Dataset entries below:

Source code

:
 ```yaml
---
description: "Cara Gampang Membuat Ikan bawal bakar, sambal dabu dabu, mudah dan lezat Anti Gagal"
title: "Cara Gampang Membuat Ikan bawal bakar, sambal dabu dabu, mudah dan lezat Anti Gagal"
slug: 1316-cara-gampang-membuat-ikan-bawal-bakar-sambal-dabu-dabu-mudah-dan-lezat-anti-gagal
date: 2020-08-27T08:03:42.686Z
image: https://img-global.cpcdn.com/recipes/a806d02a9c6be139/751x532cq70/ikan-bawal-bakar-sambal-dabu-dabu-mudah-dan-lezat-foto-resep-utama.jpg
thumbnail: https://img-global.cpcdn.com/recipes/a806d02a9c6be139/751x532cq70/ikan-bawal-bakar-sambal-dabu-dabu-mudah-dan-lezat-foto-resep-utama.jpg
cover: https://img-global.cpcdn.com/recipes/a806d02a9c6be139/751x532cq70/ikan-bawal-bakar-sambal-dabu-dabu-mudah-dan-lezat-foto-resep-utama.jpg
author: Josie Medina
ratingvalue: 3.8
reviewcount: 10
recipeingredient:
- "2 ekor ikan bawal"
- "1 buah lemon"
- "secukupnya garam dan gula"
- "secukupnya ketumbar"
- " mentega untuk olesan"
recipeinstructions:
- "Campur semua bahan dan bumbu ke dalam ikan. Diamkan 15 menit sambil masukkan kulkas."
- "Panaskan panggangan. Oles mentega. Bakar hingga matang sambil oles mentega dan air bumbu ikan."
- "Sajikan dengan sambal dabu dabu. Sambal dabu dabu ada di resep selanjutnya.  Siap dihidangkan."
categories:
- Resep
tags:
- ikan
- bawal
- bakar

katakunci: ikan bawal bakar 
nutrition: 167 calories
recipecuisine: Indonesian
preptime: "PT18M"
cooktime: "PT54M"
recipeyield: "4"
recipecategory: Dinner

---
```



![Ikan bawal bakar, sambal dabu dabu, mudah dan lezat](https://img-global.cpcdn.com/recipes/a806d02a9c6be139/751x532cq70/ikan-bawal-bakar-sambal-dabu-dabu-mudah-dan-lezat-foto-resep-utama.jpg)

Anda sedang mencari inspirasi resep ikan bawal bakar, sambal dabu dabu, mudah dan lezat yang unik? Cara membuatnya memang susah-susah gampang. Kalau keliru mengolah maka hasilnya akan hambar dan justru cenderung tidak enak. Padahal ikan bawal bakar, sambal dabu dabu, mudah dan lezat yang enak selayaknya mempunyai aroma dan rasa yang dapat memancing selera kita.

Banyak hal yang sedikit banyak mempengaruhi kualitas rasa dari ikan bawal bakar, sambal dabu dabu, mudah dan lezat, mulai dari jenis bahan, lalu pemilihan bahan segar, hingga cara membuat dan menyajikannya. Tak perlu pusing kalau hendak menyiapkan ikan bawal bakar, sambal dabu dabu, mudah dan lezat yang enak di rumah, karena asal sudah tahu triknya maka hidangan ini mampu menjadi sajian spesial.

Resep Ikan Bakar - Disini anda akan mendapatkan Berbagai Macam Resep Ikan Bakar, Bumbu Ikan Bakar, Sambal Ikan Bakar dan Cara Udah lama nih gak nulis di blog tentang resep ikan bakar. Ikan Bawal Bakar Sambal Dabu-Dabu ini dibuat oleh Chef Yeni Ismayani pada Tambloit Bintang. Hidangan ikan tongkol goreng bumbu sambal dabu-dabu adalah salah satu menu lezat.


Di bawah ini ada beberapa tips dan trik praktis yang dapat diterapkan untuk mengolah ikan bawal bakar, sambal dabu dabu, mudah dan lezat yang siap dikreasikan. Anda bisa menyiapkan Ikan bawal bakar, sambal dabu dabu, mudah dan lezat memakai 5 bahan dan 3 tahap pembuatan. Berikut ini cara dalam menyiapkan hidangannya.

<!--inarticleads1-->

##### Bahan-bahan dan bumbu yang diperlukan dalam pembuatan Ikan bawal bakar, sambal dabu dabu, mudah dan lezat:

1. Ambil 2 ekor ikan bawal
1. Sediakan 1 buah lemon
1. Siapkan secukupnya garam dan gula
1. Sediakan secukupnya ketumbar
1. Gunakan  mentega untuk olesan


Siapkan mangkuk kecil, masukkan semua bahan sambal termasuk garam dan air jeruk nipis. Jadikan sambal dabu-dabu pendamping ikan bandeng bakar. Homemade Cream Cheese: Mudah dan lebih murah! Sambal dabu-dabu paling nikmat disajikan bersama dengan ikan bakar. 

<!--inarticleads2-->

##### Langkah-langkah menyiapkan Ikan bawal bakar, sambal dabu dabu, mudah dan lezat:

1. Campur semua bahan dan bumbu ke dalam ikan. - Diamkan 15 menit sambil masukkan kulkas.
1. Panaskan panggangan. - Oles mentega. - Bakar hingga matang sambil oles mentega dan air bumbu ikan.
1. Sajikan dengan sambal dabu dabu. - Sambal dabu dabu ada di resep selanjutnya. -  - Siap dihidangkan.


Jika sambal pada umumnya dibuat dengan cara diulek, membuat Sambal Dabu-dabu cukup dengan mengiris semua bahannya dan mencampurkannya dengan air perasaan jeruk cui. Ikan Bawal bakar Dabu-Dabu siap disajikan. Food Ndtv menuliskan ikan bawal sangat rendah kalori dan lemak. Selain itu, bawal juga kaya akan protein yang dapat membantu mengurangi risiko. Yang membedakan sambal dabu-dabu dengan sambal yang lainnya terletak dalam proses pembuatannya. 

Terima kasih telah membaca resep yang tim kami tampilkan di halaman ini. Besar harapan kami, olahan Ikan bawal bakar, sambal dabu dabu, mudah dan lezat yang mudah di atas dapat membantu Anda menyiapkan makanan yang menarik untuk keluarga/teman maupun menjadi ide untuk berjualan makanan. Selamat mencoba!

End of Dataset entries.
Dataset entries below:

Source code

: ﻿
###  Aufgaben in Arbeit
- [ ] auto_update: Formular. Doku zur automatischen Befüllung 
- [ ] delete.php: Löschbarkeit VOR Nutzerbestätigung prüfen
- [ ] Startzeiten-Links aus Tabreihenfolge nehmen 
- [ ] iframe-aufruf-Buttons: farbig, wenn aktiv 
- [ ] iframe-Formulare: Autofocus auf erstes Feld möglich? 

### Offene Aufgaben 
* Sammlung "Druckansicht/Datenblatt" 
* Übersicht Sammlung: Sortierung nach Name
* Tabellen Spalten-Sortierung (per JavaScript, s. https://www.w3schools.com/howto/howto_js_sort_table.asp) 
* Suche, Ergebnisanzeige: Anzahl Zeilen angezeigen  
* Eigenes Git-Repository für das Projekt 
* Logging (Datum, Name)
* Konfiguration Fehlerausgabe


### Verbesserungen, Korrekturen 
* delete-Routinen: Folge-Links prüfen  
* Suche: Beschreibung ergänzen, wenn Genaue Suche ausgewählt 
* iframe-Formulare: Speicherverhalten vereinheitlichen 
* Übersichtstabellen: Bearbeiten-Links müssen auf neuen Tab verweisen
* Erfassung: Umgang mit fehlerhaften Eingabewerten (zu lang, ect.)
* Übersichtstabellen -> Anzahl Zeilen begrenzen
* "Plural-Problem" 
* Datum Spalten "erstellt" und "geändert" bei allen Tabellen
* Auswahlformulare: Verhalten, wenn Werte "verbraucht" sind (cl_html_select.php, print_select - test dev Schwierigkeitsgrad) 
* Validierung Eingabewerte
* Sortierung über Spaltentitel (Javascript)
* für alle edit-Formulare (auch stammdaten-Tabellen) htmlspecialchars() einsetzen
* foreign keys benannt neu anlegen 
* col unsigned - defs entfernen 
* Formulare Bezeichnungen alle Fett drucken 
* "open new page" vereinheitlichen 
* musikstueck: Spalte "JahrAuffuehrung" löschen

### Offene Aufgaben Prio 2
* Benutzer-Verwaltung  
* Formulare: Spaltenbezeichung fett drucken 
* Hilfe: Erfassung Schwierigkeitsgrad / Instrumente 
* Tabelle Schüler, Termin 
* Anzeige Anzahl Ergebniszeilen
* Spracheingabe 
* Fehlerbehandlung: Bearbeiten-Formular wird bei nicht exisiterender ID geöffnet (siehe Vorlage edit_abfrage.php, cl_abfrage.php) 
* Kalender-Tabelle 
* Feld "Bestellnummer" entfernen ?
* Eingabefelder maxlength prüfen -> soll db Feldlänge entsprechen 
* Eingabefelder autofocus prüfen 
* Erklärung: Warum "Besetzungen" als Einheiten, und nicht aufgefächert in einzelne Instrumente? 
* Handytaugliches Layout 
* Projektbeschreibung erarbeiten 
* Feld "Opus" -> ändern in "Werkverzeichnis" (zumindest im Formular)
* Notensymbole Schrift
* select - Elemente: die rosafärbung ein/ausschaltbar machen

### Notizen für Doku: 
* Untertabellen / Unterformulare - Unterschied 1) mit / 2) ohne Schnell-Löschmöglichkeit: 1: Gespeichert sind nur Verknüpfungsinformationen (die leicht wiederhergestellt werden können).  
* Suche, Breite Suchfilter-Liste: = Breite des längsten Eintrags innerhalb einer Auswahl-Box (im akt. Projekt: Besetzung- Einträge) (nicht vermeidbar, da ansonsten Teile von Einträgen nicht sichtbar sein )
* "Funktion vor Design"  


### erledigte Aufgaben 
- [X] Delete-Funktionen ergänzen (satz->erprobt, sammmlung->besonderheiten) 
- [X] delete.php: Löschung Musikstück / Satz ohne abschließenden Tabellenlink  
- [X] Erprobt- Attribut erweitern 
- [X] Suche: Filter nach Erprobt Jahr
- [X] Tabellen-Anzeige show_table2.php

End of Dataset entries.

What is required: Please copy, exactly and with nothing else, the lines above beginning at the line that has "- [X] Suche: Filter nach Erprobt Jahr" and ending with the line that has "- [X] Tabellen-Anzeige show_table2.php".

Answer to this problem:
- [X] Suche: Filter nach Erprobt Jahr
- [X] Tabellen-Anzeige show_table2.php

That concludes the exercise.